**課題文:** 以下の行のうち、冒頭から「- **Javascript**」を含む行までを、両端の行も含めて一字一句そのまま抜き出してください。その際、画像は解答に含めないでください。

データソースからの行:
= = = =

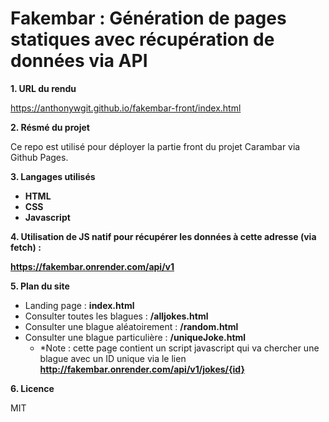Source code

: # **Fakembar : Génération de pages statiques avec récupération de données via API**
__1. URL du rendu__

https://anthonywgit.github.io/fakembar-front/index.html

__2. Résmé du projet__

Ce repo est utilisé pour déployer la partie front du projet Carambar via Github Pages.

__3. Langages utilisés__
- **HTML**
- **CSS** 
- **Javascript** 

__4. Utilisation de **JS natif** pour récupérer les données à cette adresse (via fetch) :__

**https://fakembar.onrender.com/api/v1**

__5. Plan du site__
- Landing page : **index.html**
- Consulter toutes les blagues : **/alljokes.html**
- Consulter une blague aléatoirement : **/random.html**
- Consulter une blague particulière : **/uniqueJoke.html** </br>
    - *Note : cette page contient un script javascript qui va chercher une blague avec un ID unique via le lien **http://fakembar.onrender.com/api/v1/jokes/{id}**

__6. Licence__

MIT
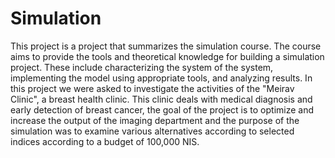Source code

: # Simulation
This project is a project that summarizes the simulation course. The course aims to provide the tools and theoretical knowledge for building a simulation project. These include characterizing the system of the system, implementing the model using appropriate tools, and analyzing results.
In this project we were asked to investigate the activities of the "Meirav Clinic", a breast health clinic. This clinic deals with medical diagnosis and early detection of breast cancer, the goal of the project is to optimize and increase the output of the imaging department and the purpose of the simulation was to examine various alternatives according to selected indices according to a budget of 100,000 NIS.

= = = =

**解答例:**
Source code

: # **Fakembar : Génération de pages statiques avec récupération de données via API**
__1. URL du rendu__

https://anthonywgit.github.io/fakembar-front/index.html

__2. Résmé du projet__

Ce repo est utilisé pour déployer la partie front du projet Carambar via Github Pages.

__3. Langages utilisés__
- **HTML**
- **CSS** 
- **Javascript** 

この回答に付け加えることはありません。